Baby splashing in water

Playing with cups is a simple way to improve hand-eye coordination. Plastic cups such as these are great for stacking and can also be used for water play as well.

Even from a few months of age, your baby will be fascinated with flowing water.

These cups can be used in the bath to pour water over your baby, and as your child’s fine motor skills improve they will be able to use the cups to pour water themselves. 

Hide And Seek

This builds on a game of peekaboo.

Take a thin blanket or muslin and first hide behind it, then pop back into view and say “peekaboo!”

Once you have done this a few times and got your babies attention, place the muslin over a favorite toy. Pull the muslin off the toy and say “peekaboo.”

Your baby will be delighted at the transfer of a familiar game to a new setting.

Practice this a few times before leaving the muslin draped over the toy and asking your child to find it.

Eventually they will try to take the muslin off themselves. Give lots of praise when this happens and say “peekaboo” so they know they are playing the game correctly.

Once you have established this as a game you can move onto thicker blankets that are not see-through.

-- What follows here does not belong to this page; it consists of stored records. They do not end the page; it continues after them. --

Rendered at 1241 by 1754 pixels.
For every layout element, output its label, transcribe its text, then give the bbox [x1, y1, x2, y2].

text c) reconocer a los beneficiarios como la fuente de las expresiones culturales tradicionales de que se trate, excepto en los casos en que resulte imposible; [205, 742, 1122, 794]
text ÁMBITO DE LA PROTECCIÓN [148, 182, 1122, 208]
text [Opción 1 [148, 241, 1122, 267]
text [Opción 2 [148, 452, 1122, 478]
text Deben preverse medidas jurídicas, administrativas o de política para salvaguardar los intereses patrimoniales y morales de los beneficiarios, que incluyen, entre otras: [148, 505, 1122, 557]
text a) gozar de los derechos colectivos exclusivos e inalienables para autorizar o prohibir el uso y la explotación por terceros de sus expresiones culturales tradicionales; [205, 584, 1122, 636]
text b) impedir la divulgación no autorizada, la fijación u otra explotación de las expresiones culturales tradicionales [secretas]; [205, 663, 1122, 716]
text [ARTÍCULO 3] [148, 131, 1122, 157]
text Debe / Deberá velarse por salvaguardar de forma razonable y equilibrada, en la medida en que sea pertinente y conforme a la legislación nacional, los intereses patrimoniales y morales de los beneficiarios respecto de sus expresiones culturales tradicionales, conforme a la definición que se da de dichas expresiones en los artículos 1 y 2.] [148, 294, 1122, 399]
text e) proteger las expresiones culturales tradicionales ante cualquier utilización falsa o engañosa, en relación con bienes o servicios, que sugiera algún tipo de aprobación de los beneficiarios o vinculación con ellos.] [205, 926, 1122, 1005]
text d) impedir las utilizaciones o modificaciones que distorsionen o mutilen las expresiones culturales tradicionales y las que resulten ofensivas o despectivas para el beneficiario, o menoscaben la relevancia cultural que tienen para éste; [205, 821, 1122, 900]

Once again place toys under the blanket and ask your child to find them.

The beauty of this game is it only requires an object and a cover. It’s easily transferred out of the house and can be used in places like the car or doctors waiting room to keep your little one amused.

Pom Poms

Pom poms are great for sensory play and building fine motor skills.

Grasping the Pom Pom, examining it and transferring it from hand to hand are all fine motor skills.

You can make Pom Poms from either tissue paper or yarn. Why not make one of each and your baby will love feeling the different textures.

Pom Poms are also good for early games of catch when your baby’s hand may not have the dexterity and strength to grasp a ball.

Your baby will love picking up and dropping the Pom Poms as they experiment with their environment. Catch the Pom before it hits the ground and then drop it into your baby’s lap for a little game of catch.

Always supervise your child closely with Pom Poms as babies love to put objects in their mouths and they could pose a choking hazard.

Building Blocks

Baby building blocks

Building blocks games not only improve motor control, they can also help with social skills as well.

Try building a small tower of blocks for your baby and then gently knocking them down. The first time they may be a little surprised, so they make a positive sounding noise like “crasssh” or “whoosh” so they know it’s a game.

Repeat this a few times and your baby will soon be trying to knock down the tower themselves.

Stretching fingers and pushing light weights target smaller muscles.

In time your baby will start to grasp the blocks and explore their texture.

Once your baby is comfortable with this game you can start building larger towers. This starts to introduce the concept of delayed gratification as your baby must wait longer for you to build a bigger tower to get that big crash.

Delayed gratification is a complex social skill, so don’t worry if your baby takes a lot of time to understand it. You will probably need to build big towers while your baby is distracted and then invite them over to knock it down.

Arts Project

Arts and crafts are great with any age group. Read here for how to make edible paint for babies.

Messy play is fabulous for stimulating your child’s creativity, improving concentration, and practicing hand-eye coordination.

In good weather, messy play can be moved outside to minimize clean-up. If you’re worried about messy play ruining your house why not try in the bathtub?


Light balls of different sizes and colors are good for improving hand-eye coordination.

Switching between a small and large ball causes your baby’s hand to stretch and grasp, building up all those fine muscles in the fingers. 

Babies will also enjoy watching you roll balls around, and may even try this themselves.

Try sitting opposite your baby and rolling a ball into their lap. With some encouragement, you may be able to get them to roll it back and start a little back and forth game.

Older babies will enjoy dropping balls into boxes and swirling them around with their hands. A large saucepan also works really well for this game.